A meteor shower's peak rate is quoted as its ZHR — the number a single observer would see per hour under a perfectly dark sky with the radiant overhead. The Perseids reach a ZHR of around 100 in a strong year (International Meteor Organization). That figure is an idealisation: real counts are lower because your sky is never perfectly dark, the radiant is never exactly overhead, and moonlight — when there is any — erases the faint end of the distribution.

This is where 2026 pays off. With the Moon new on the peak night, the sky stays genuinely dark from evening twilight until dawn. The variable that usually ruins a good Perseid year is simply absent. What's left between you and a great night is the one thing nobody can promise in advance: the clouds. That's exactly what the forecast box above is for.

Where to look — and where not to

The meteors appear to stream out of a point (the radiant) in the constellation Perseus, which climbs the north-eastern sky through the evening and is highest just before dawn.

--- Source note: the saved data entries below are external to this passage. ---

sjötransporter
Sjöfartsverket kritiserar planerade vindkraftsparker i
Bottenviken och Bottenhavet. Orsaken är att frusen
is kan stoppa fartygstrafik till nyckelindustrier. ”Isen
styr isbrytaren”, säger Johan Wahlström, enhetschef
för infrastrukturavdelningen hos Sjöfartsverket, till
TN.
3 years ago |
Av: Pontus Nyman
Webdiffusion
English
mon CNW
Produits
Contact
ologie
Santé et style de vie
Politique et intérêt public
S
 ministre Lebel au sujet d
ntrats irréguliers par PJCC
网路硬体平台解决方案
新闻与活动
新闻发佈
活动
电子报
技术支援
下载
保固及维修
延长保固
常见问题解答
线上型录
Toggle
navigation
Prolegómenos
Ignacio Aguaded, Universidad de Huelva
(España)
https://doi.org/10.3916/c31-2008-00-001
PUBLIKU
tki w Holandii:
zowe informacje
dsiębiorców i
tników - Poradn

A common mistake is to stare straight at the radiant. Don't — meteors near it have short trails. Instead, let your gaze rest about two-thirds of the way up the sky, roughly 40-60° away from Perseus, where meteors show their longest streaks. Lie back so you take in as much sky as possible.

Because the radiant rises through the night, the hours after midnight into pre-dawn are the best, when Perseus is high and your side of the Earth is turning into the stream.

How to actually watch

  • No equipment. Meteors are a naked-eye, whole-sky event. A telescope or binoculars only narrow your view and hurt your chances.
  • Dark-adapt, and protect it. Give your eyes 20-30 minutes away from bright light. If you need a phone, switch on Stellarhound's red-light mode (top right) or use a dim red torch — white light resets your night vision instantly.
  • Get away from town if you can. A darker sky doesn't just look nicer; it literally raises the number of meteors you see, because the faint ones become visible. The forecast box shows the nearest certified dark-sky sites, ranked by their own upcoming conditions.
  • Give it time. Rates come in clumps. Plan for at least an hour outside, warm clothes, and patience.

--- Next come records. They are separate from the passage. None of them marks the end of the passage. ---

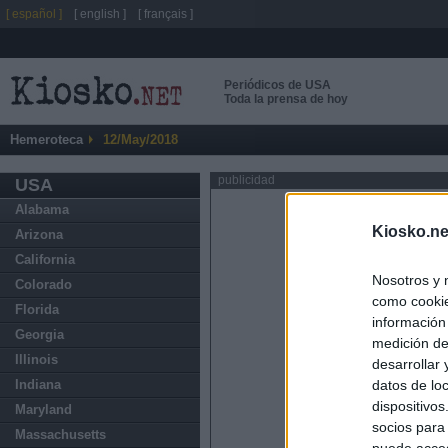
[ español ]
[ english ]
[ français ]
Periódicos de USA
Toda la prensa de hoy
Hemeroteca
12/May/2018
publicidad
USA
Alabama
Kiosko.ne
Arizona
California
Nosotros y 
Colorado
como cookie
Florida
información
Georgia
medición de
Illinois
desarrollar
datos de loc
Indiana
dispositivo
Maryland
socios para
Massachusetts
puede acced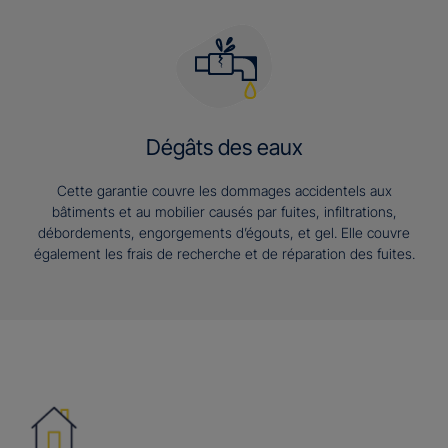
Dégâts des eaux
Cette garantie couvre les dommages accidentels aux
bâtiments et au mobilier causés par fuites, infiltrations,
débordements, engorgements d’égouts, et gel. Elle couvre
également les frais de recherche et de réparation des fuites.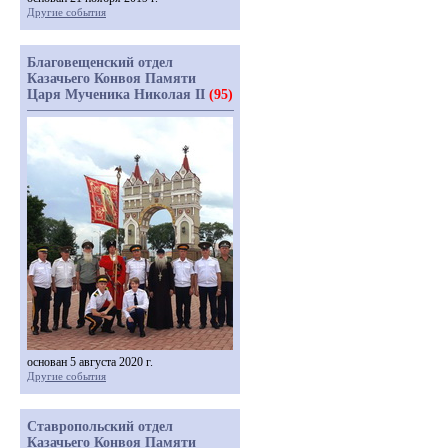
Другие события
Благовещенский отдел
Казачьего Конвоя Памяти
Царя Мученика Николая II
(95)
основан 5 августа 2020 г.
Другие события
Ставропольский отдел
Казачьего Конвоя Памяти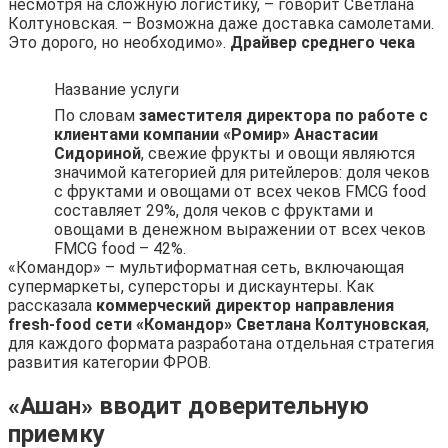
несмотря на сложную логистику, – говорит Светлана
Колтуновская. – Возможна даже доставка самолетами.
Это дорого, но необходимо».
Драйвер среднего чека
Название услуги
По словам
заместителя директора по работе с
клиентами компании «Ромир» Анастасии
Сидориной
, свежие фрукты и овощи являются
значимой категорией для ритейлеров: доля чеков
с фруктами и овощами от всех чеков FMCG food
составляет 29%, доля чеков с фруктами и
овощами в денежном выражении от всех чеков
FMCG food – 42%.
«Командор» – мультиформатная сеть, включающая
супермаркеты, суперсторы и дискаунтеры. Как
рассказала
коммерческий директор направления
fresh-food сети «Командор» Светлана Колтуновская
,
для каждого формата разработана отдельная стратегия
развития категории ФРОВ.
«Ашан» вводит доверительную
приемку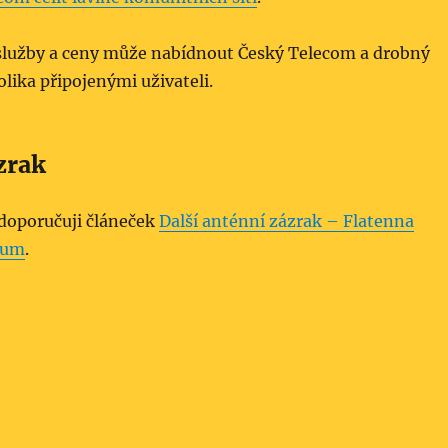
služby a ceny může nabídnout Český Telecom a drobný
olika připojenými uživateli.
zrak
 doporučuji článeček
Další anténní zázrak – Flatenna
tium
.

What Stellarhound will and won't tell you

Closer to the date — when 12 August comes within the 16-night forecast horizon — the box above will show the real scored conditions for the peak night at your location: how much of your dark window is likely to be clouded, where the (new, absent) Moon sits, and how dark your sky is to begin with. If the cloud forecast can't be resolved for that night, it will say so rather than invent a number. Cloud cover more than about a week out simply isn't knowable, and we won't pretend otherwise.

Source for shower dates and rates: International Meteor Organization — meteor shower calendar. Forecasts are uncertain by nature; Bortle values are approximations, not field measurements.